The documented cases, along with two detailed submissions highlighting the situation and PCHR’s work on the ground, were submitted to the UN Working Group on Enforced or Involuntary Disappearances (WGEID). During its 135th session, which took place from 27–31 January 2025, the WGEID sent an allegation letter to the Israeli government focusing on the “obstacles encountered in the implementation of the Declaration on the Protection of All Persons from Enforced Disappearance by Israel.” The letter presented the patterns noted above and referred to the Incarceration of Unlawful Combatants Law No. 5762-2002, which introduces the category of “unlawful combatants,” allowing for the indefinite detention of Palestinians without trial. The WGEID also highlighted the obstacles, intimidation, and reprisals faced by lawyers of families and civil society organizations, the systematic obstacles to visiting detainees in Israeli prisons and military camps, and the lack of effective, independent, impartial, and thorough investigations, as well as the failure to identify and return the mortal remains of persons deprived of liberty who die in custody. The WGEID stated that the Israeli government has not yet responded to these allegations.

Enforced disappearance is not only a human rights violation but also an international crime, and can form part of genocidal acts. Although Israel is a signatory to the International Convention for the Protection of All Persons from Enforced Disappearance, the absolute prohibition on enforced disappearance, as provided in Article 1 of the Convention, is part of customary international law and therefore binding on Israel. Under no circumstances can Israel justify its enforced disappearance policy.

Article 7(1)(i) of the Rome Statute classifies enforced disappearance of persons as a crime against humanity when committed as part of a widespread or systematic attack directed against any civilian population. Moreover, enforced disappearances can amount to genocide when targeting members of a protected group and carried out with the specific intent to destroy that group. In the context of Gaza, enforced disappearances are part of the genocidal act of causing serious bodily or mental harm, as disappearances inflict immense psychological suffering on victims’ families and communities, as well as the genocidal act of inflicting conditions of life calculated to destroy the group. By carrying out mass disappearances, especially of key figures in society, including journalists, medical workers, academics, and farmers, Israel aims to dismantle the survival of the Palestinian population in Gaza.

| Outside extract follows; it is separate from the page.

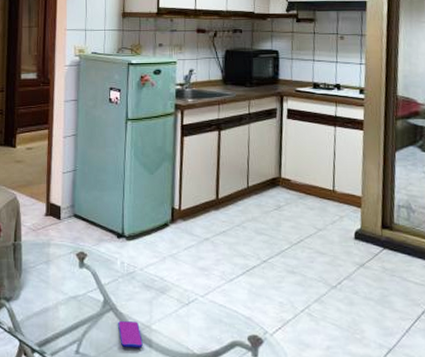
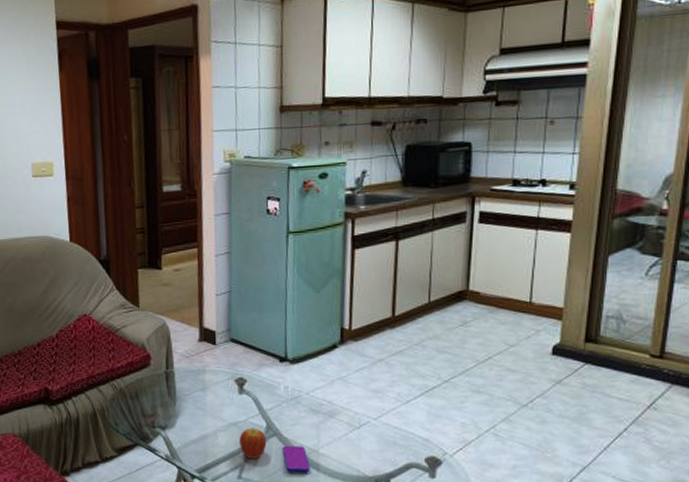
fruit: none [78,302,104,333] -> present [239,428,267,459]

In light of the scale and systematic nature of enforced disappearances, PCHR stresses its commitment to continue its documentation of missing Palestinians with the aim of exposing Israel’s genocidal crimes, holding perpetrators accountable and providing Palestinian families with information about the fate and whereabout of their loved ones. PCHR calls on the Office of the Prosecutor of the International Criminal Court to prioritize enforced disappearances and torture in its investigation into Israel’s crimes and to include them in forthcoming arrest warrants.Moreover, PCHR reiterates its call on the international community to prevent Israel’s ongoing genocide in Gaza in line with their moral and legal obligations, including by imposing an immediate arms embargo, and pressure Israeli authorities to immediately disclose the fate of all disappeared Palestinians, allow the International Committee of the Red Cross and lawyers unrestricted access to all detainees, end torture and ill-treatment in Israeli prisons and military camps, and release all those arbitrarily detained.